What Software Engineering has taught me about life
I think the first sentence in this post should be – straightforwardly – the first point of this “life skills” list ! I don’t see any reason for intros in such post, as everyone reading this will relate regardless of their knowledge or expertise level. Software Engineering is a craft beyond tech, science or maths, it relies on, and shapes, the human skills. Here are my most impactful life skills – personal skills ? whatever you wanna call them ! it’s “those” skills that are not skills but more gifts and innate, but they are skills still.. ! – which being a software development fun then professional taught me.
Breathe, everything is ” figureoutable “
Self control especially when in trouble.
Having to write code on a daily basis with a highly likely error chance, or manipulating critical data where the least mistake would impact real people using your system, sometimes hundreds of thousands of them, or, communicating with a critical client or stakeholder where what you choose might be life changing for your team, your users, or even yourself, is no joke. It is as well VERY error-prone. Being a software programmer writing code, then a software engineer designing systems, I have always and daily been on either a situation of fixing problems/errors or mistakingly creating problems/errors and fixing them. This software engineering nature of accepting mistakes, issues, and difficult situations, to happily approach them with a strategy and get them fixed, became a second-nature of mine.
Now in a sudden or recurring normal-life “difficult” situation, I wouldn’t be surprised, wouldn’t get frustrated, and would choose the logic and strategy path over the emotions and irrationality path. I accredit much of this to my profession.

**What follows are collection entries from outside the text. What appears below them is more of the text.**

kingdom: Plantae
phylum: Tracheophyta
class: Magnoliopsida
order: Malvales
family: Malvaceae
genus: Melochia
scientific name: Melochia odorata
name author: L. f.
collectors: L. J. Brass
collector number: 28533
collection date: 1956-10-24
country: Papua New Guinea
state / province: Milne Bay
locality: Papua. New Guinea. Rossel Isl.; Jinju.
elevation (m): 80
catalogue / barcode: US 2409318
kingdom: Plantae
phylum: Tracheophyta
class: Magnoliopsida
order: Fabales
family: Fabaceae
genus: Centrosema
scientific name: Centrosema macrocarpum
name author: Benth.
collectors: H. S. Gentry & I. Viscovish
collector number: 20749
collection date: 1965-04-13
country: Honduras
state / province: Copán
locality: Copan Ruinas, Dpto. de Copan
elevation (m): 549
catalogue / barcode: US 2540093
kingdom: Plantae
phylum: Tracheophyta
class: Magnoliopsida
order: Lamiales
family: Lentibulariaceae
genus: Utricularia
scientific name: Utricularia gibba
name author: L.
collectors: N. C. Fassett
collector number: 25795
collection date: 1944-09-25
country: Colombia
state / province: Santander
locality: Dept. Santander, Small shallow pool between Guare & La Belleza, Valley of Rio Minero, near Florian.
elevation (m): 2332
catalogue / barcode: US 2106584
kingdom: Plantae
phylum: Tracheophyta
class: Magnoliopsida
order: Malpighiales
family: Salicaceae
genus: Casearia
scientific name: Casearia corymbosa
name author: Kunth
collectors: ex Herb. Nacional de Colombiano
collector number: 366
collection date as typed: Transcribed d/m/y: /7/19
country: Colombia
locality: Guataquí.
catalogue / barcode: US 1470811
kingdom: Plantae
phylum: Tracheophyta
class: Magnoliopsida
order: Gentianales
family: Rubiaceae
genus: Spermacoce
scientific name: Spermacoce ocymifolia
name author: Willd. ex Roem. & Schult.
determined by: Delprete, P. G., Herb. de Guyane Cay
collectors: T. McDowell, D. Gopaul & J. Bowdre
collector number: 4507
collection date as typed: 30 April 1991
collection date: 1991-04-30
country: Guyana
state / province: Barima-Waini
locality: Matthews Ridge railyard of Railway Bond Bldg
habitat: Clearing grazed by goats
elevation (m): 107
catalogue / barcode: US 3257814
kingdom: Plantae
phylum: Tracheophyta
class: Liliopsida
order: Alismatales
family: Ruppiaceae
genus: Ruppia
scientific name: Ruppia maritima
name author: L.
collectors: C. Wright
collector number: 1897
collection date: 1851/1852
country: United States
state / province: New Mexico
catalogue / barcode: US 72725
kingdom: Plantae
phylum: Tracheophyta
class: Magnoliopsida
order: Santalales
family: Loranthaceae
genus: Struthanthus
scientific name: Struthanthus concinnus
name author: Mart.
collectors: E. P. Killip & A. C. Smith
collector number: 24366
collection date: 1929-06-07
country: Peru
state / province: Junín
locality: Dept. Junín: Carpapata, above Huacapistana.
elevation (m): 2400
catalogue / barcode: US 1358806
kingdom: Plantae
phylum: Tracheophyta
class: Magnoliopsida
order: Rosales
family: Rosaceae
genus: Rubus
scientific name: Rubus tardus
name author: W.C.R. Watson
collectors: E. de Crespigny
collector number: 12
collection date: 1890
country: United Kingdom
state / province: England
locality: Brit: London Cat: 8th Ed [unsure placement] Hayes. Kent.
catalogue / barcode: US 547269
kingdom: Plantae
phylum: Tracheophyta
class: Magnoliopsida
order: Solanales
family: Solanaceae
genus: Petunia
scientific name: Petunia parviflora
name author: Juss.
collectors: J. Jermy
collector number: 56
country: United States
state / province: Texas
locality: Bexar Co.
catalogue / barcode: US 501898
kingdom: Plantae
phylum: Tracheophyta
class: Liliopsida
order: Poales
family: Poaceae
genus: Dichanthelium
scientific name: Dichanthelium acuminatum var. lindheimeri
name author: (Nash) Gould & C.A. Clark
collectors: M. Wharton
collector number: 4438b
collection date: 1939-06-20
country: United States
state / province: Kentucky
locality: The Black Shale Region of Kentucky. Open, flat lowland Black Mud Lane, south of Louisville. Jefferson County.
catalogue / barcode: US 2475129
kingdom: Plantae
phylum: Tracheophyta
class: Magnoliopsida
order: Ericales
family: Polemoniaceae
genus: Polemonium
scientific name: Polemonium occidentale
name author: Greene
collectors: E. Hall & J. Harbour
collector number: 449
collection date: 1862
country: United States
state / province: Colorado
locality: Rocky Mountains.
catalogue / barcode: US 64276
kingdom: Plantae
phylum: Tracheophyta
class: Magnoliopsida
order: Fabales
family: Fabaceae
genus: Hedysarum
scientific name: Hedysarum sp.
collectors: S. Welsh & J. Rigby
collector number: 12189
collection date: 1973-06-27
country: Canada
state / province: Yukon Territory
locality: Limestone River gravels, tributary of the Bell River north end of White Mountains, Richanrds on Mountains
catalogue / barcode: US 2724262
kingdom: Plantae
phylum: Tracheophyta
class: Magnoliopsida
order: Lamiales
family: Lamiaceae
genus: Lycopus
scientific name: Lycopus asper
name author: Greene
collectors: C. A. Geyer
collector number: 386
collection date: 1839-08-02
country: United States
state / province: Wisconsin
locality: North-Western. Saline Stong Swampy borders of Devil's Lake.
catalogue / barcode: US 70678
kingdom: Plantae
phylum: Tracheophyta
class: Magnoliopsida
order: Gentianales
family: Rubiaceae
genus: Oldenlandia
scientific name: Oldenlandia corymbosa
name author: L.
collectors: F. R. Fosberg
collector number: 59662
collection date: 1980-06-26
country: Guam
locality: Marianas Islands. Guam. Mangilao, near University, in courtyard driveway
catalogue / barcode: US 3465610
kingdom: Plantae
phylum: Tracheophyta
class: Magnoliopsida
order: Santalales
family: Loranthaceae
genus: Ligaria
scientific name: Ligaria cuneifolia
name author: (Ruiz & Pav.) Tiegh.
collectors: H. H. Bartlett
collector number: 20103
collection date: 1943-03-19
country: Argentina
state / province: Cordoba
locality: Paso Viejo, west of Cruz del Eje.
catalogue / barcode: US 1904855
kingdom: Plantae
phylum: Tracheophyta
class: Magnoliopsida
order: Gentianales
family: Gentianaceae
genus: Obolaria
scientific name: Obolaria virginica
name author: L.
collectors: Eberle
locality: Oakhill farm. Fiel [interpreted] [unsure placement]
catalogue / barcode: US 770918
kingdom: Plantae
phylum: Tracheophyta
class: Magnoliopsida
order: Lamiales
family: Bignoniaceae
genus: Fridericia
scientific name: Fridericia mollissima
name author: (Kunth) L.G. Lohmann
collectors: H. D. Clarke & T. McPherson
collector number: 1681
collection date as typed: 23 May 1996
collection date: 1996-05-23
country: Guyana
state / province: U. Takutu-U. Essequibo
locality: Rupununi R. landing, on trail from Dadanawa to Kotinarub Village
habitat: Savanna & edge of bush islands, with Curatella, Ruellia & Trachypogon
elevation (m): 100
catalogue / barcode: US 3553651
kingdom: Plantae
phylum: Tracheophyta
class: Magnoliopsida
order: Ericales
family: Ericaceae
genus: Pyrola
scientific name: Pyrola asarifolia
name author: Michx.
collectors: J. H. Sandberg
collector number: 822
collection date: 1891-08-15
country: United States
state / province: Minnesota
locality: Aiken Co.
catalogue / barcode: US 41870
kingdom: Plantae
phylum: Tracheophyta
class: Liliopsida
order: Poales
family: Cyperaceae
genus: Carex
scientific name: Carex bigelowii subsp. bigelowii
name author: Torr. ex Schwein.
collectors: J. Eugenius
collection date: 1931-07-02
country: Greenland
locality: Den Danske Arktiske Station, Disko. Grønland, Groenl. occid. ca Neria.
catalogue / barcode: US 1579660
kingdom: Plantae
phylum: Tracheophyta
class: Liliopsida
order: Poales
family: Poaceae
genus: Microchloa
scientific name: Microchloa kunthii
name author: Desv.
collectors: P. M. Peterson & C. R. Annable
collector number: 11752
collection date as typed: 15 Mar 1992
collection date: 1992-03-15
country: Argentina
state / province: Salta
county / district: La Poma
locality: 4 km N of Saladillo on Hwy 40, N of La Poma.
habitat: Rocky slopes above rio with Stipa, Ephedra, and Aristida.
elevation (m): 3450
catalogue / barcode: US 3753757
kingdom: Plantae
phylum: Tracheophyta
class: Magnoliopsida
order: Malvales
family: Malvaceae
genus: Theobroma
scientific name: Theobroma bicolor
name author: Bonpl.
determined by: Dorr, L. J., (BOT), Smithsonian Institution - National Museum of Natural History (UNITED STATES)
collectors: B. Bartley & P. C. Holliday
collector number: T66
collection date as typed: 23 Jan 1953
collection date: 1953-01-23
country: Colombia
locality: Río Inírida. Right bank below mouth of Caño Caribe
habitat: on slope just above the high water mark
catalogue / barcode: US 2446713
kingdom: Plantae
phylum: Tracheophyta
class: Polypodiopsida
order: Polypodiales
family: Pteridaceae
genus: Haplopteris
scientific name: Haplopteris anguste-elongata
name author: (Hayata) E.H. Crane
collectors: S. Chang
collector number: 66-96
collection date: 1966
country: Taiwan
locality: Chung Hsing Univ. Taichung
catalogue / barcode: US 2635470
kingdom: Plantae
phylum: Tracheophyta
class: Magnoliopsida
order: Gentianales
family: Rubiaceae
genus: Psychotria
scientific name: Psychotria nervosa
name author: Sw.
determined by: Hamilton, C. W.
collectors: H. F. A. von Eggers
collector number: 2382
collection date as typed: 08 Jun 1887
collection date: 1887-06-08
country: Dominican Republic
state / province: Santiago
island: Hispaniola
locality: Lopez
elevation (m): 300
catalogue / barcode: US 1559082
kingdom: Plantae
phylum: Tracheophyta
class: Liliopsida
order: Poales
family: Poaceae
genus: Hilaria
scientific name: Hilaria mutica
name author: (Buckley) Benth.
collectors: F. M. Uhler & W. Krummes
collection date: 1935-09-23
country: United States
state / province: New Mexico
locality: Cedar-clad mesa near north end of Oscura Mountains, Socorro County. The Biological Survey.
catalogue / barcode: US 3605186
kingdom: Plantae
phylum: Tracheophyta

Before passing to the next point, it’s worth mentioning that being (or becoming) a “problem welcomer” then a problem solver thanks to practicing software engineering as a profession leads to a mindset of “results, what are the results here?”. Becoming very – or naturally – results oriented is another skill you’d get out of your job and in to your life.
Ain’t going nowhere until I solve this
Perseverance.
In general, having self control requires practice, which means requires perseverance. In the context of our talk here, if the first life skill I learnt from software engineering is self control especially when making a mistake or when facing a problem, then the immediate second skills as a result would be perseverance. Having to be “cool” fixing errors and critical issues, overcoming the obvious many blockers in a project or dealing with sensitive data or systems is one of the thousand ways software engineering is teaching me perseverance every day. Another way is when I have to learn or relearn a skill, a framework or a technology. Having to update my skills, learn a new technology or framework every now and then is one the best things I love about being in IT. Learning from scratch requires perseverance.
In my personal life I find my self always up to “trying again” sometimes even more that I should be “trying again”. A certainty that “obviously the solution/what I want is there” and it’s just a matter of digging deeper is now a second nature to me. I accredit much of this to my profession.
I can (do) learn it all
Being able to (re)learn is the real wealth.
As I mentioned in the previous points, software engineering made me better in solving/managing issues and problems, and as a result it taught me more than I knew about perseverance and persistence. And as an example of how I learnt perseverance through my profession I wrote about having to learn things from scratch VERY often. Having to learn new skills and technologies and having to keep up with the tech trends is the basis of software engineering. I generally am not a fun of degrees and universities (you can see that very clearly through my previous posts 🤷♀️), but I have always been watching my college mates and I noticed that SOME of the top performing in college exams are also the best learners because they adapt a strategic way to learning new things regardless of it being a new language or cooking a new dish! The same goes for when you quit or graduate college to a profession that gets you to be learning something you don’t know everyday. With time you become a “master learner” and it becomes a second nature to say ” I can learn it ” instead of ” I don’t know it”.
Currently if I face a certain situation or if I need a certain thing, I tend to think of the things I can learn faster/easier/etc more than thinking of the things t I already know/do not know. I accredit much of this to my profession.
If else then as a lifestyle
Analytical Thinking.
This is one of the most obvious things being an excellent software engineering professional will add to your personality and personal life: having much better analytical thinking skills. Being able to correctly break down a problem or a task into components or smaller treatable “parts”, being able to evaluate the inputs you have against the output you need, having an ability to see patterns, and, always finding and starting from or getting back to the root cause is what every excellent software engineering master does. And to master such skills you should have some of it already in you, and, you should go through enough experience to have it in you even further. In both ways, once you become the software engineer with high levels at skills such as those listed above, you will certainly become a much better thinker in personal life. It will transform you into someone who steps back, thinks, searches, thinks again then decides.
Without having to be an experienced software engineer or a master of analytical thinking skills in the professional context, being a software programmer and only writing blocks of solid, responsible and clean code enhances your analytical abilities and tremendously impacts your personal life and behaviours.
These were the major life lessons (or personality traits, or maybe behaviours? naming differs but the meaning is one) that software engineering have taught throughout these last 6 years I’ve been writing professional software. Let me know in comments what are the lessons you got out of being a software engineer. I’d be happy to read your stories, questions or suggestions.